_YOUR OBJECTIVE:_
Without including the pictures, copy out every line below.

* * * * * * *

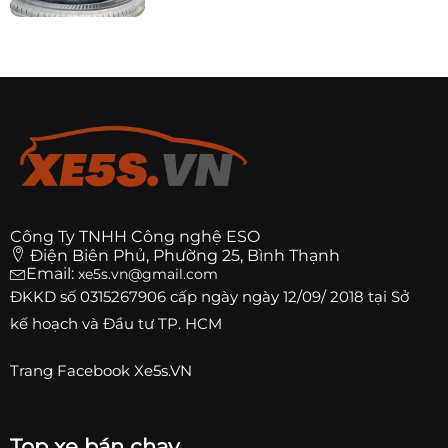
Công Ty TNHH Công nghệ ESO
Điện Biên Phủ, Phường 25, Bình Thạnh
Email:
xe5s.vn@gmail.com
ĐKKD số
0315267906
cấp ngày ngày 12/09/ 2018 tại Sở
kế hoạch và Đầu tư TP. HCM
Trang
Facebook Xe5s.VN
Top xe bán chạy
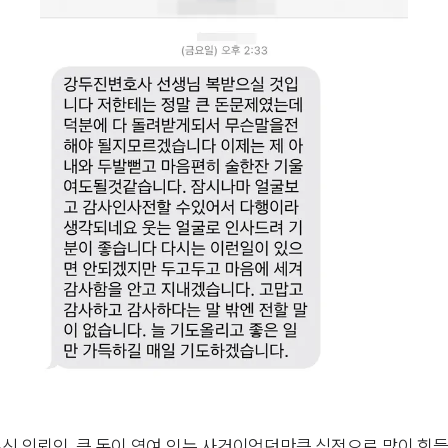
 의뢰인. 큰 돈이 엮여 있는 사건이었던만큼 심적으로 많이 힘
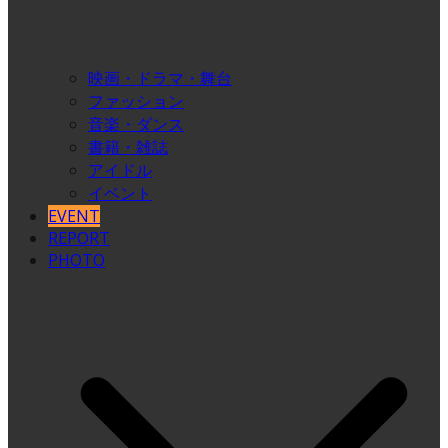
映画・ドラマ・舞台
ファッション
音楽・ダンス
書籍・雑誌
アイドル
イベント
EVENT
REPORT
PHOTO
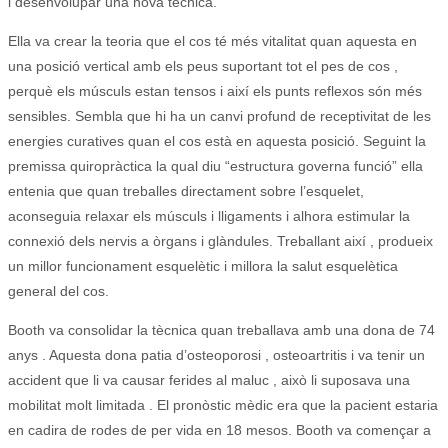
i desenvolupar una nova tècnica.
Ella va crear la teoria que el cos té més vitalitat quan aquesta en
una posició vertical amb els peus suportant tot el pes de cos ,
perquè els músculs estan tensos i així els punts reflexos són més
sensibles.
Sembla que hi ha un canvi profund de receptivitat de les
energies curatives quan el cos està en aquesta posició.
Seguint la
premissa quiropràctica la qual diu “estructura governa funció” ella
entenia que quan treballes directament sobre l’esquelet,
aconseguia relaxar els músculs i lligaments i alhora estimular la
connexió dels nervis a òrgans i glàndules.
Treballant així , produeix
un millor funcionament esquelètic i millora la salut esquelètica
general del cos.
Booth va consolidar la tècnica quan treballava amb una dona de 74
anys .
Aquesta dona patia d’osteoporosi , osteoartritis i va tenir un
accident que li va causar ferides al maluc , això li suposava una
mobilitat molt limitada .
El pronòstic mèdic era que la pacient estaria
en cadira de rodes de per vida en 18 mesos.
Booth va començar a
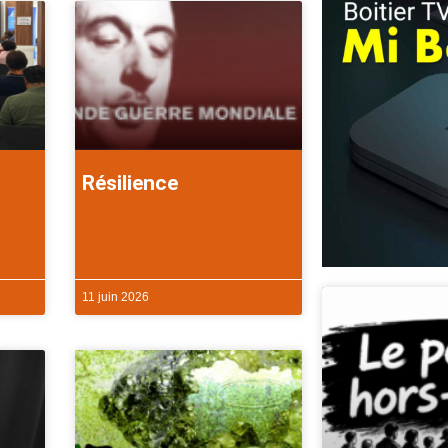
Résilience
11 juin 2026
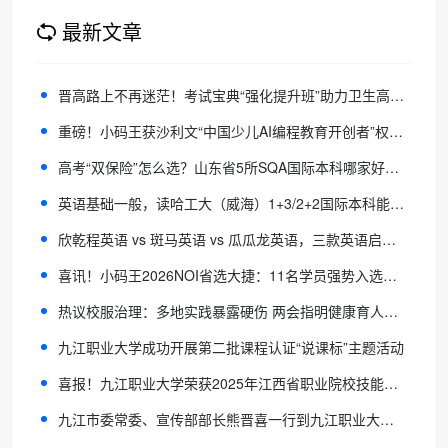
最新文章
晋高路上不再迷茫！考试宝典“强化提升班”助力卫生高级职称考生高效突围
重磅！小码王获沙利文“中国少儿AI编程教育开创者”权威认证！
高考“双保险”怎么选？山东省5所SQA国际本科哪家好？这篇文章告诉你
英语基础一般，读哈工大（威海）1+3/2+2国际本科能跟上吗？
欣乾程英语 vs 斑马英语 vs 瓜瓜龙英语，三款英语启蒙产品怎么选？
喜讯！小码王2026NOI省选大捷：11名学员强势入选省队，再创信奥教育新巅峰
热议校服治理：多地实践暴露硬伤 两会指明健康育人方向
九江职业大学成功开展第二批课程认证“说课标”主题活动
喜报！九江职业大学荣获2025年江西省职业院校技能大赛“表现突出单位”
九江市委常委、宣传部部长熊晋喜一行到九江职业大学艺动工坊调研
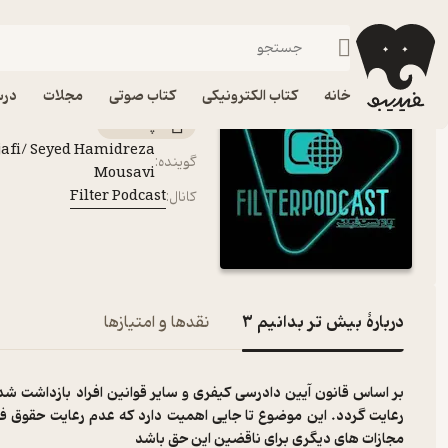
بیش تر بدانیم ۳
فیدیبو
پادکست‌ها
Filter Podcast
اپیزود بیش تر بدانیم ۳ پادکست Filter Podcast
خانه
کتاب الکترونیکی
کتاب صوتی
مجلات
درس
پادکست‌
jafi/ Seyed Hamidreza
گوینده
:
Mousavi
Filter Podcast
کانال
:
دربارۀ بیش تر بدانیم ۳
نقدها و امتیازها
بر اساس قانون آیین دادرسی کیفری و سایر قوانین افراد بازداشت 
رعایت گردد. این موضوع تا جایی اهمیت دارد که عدم رعایت حقوق فرد
مجازات های دیگری برای ناقضین این حق باشد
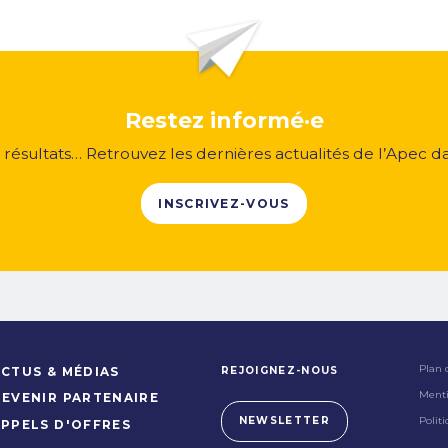
Restez informé·e
, résultats… Retrouvez les dernières actualités de l’Apec d
INSCRIVEZ-VOUS
Plan 
REJOIGNEZ-NOUS
CTUS & MÉDIAS
Menti
DEVENIR PARTENAIRE
Polit
NEWSLETTER
APPELS D'OFFRES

* * * * * * *

_RESPONSE TO THE EXERCISE:_
Công Ty TNHH Công nghệ ESO
Điện Biên Phủ, Phường 25, Bình Thạnh
Email:
xe5s.vn@gmail.com
ĐKKD số
0315267906
cấp ngày ngày 12/09/ 2018 tại Sở
kế hoạch và Đầu tư TP. HCM
Trang
Facebook Xe5s.VN
Top xe bán chạy
 의뢰인. 큰 돈이 엮여 있는 사건이었던만큼 심적으로 많이 힘
映画・ドラマ・舞台
ファッション
音楽・ダンス
書籍・雑誌
アイドル
イベント
EVENT
REPORT
PHOTO
i desenvolupar una nova tècnica.
Ella va crear la teoria que el cos té més vitalitat quan aquesta en
una posició vertical amb els peus suportant tot el pes de cos ,
perquè els músculs estan tensos i així els punts reflexos són més
sensibles.
Sembla que hi ha un canvi profund de receptivitat de les
energies curatives quan el cos està en aquesta posició.
Seguint la
premissa quiropràctica la qual diu “estructura governa funció” ella
entenia que quan treballes directament sobre l’esquelet,
aconseguia relaxar els músculs i lligaments i alhora estimular la
connexió dels nervis a òrgans i glàndules.
Treballant així , produeix
un millor funcionament esquelètic i millora la salut esquelètica
general del cos.
Booth va consolidar la tècnica quan treballava amb una dona de 74
anys .
Aquesta dona patia d’osteoporosi , osteoartritis i va tenir un
accident que li va causar ferides al maluc , això li suposava una
mobilitat molt limitada .
El pronòstic mèdic era que la pacient estaria
en cadira de rodes de per vida en 18 mesos.
Booth va començar a
Résilience
11 juin 2026
最新文章
晋高路上不再迷茫！考试宝典“强化提升班”助力卫生高级职称考生高效突围
重磅！小码王获沙利文“中国少儿AI编程教育开创者”权威认证！
高考“双保险”怎么选？山东省5所SQA国际本科哪家好？这篇文章告诉你
英语基础一般，读哈工大（威海）1+3/2+2国际本科能跟上吗？
欣乾程英语 vs 斑马英语 vs 瓜瓜龙英语，三款英语启蒙产品怎么选？
喜讯！小码王2026NOI省选大捷：11名学员强势入选省队，再创信奥教育新巅峰
热议校服治理：多地实践暴露硬伤 两会指明健康育人方向
九江职业大学成功开展第二批课程认证“说课标”主题活动
喜报！九江职业大学荣获2025年江西省职业院校技能大赛“表现突出单位”
九江市委常委、宣传部部长熊晋喜一行到九江职业大学艺动工坊调研
بیش تر بدانیم ۳
فیدیبو
پادکست‌ها
Filter Podcast
اپیزود بیش تر بدانیم ۳ پادکست Filter Podcast
خانه
کتاب الکترونیکی
کتاب صوتی
مجلات
درس
پادکست‌
jafi/ Seyed Hamidreza
گوینده
:
Mousavi
Filter Podcast
کانال
:
دربارۀ بیش تر بدانیم ۳
نقدها و امتیازها
بر اساس قانون آیین دادرسی کیفری و سایر قوانین افراد بازداشت 
رعایت گردد. این موضوع تا جایی اهمیت دارد که عدم رعایت حقوق فرد
مجازات های دیگری برای ناقضین این حق باشد
Restez informé·e
, résultats… Retrouvez les dernières actualités de l’Apec d
INSCRIVEZ-VOUS
Plan 
REJOIGNEZ-NOUS
CTUS & MÉDIAS
Menti
DEVENIR PARTENAIRE
Polit
NEWSLETTER
APPELS D'OFFRES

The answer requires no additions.